Check the details of your loved one’s medications at least once monthly. Does the medication match the prescription? Is the dosage accurate? Read the fine print. If your loved one is taking several prescriptions, are there any interactions that may prove lethal? Is your loved one being prescribed medications by a doctor other than your family physician? If so, what do you know about that doctor?
What you should you do if something goes wrong:
• If your loved one dies at an ALF, and you suspect the death was not natural, request an autopsy by the county medical examiner.
Be sure to document everything.
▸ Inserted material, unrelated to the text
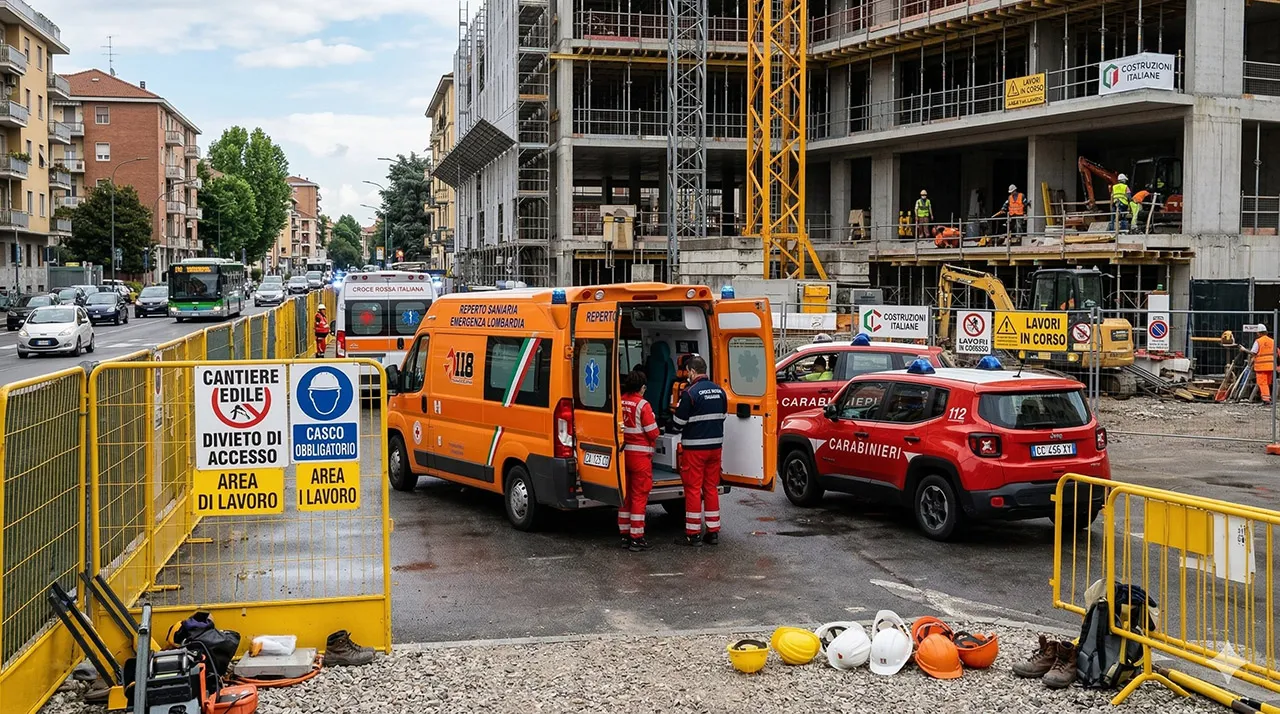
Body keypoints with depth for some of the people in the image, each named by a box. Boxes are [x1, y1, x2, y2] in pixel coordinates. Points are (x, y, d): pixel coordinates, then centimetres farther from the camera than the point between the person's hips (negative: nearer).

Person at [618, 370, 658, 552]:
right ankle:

Your observations and impressions may be helpful to authorities who investigate what happened.
You have a right to call or write authorities if you suspect an ALF resident has experienced abuse, neglect or financial exploitation. The state Department of Children & Families investigates all such reports and can be reached at 800-96 ABUSE. The Agency for Health Care Administration also investigates reports of maltreatment, and can be reached at 888-419-3456.
You also can report concerns of improper care to the Long-term Care Ombudsman Council in your area.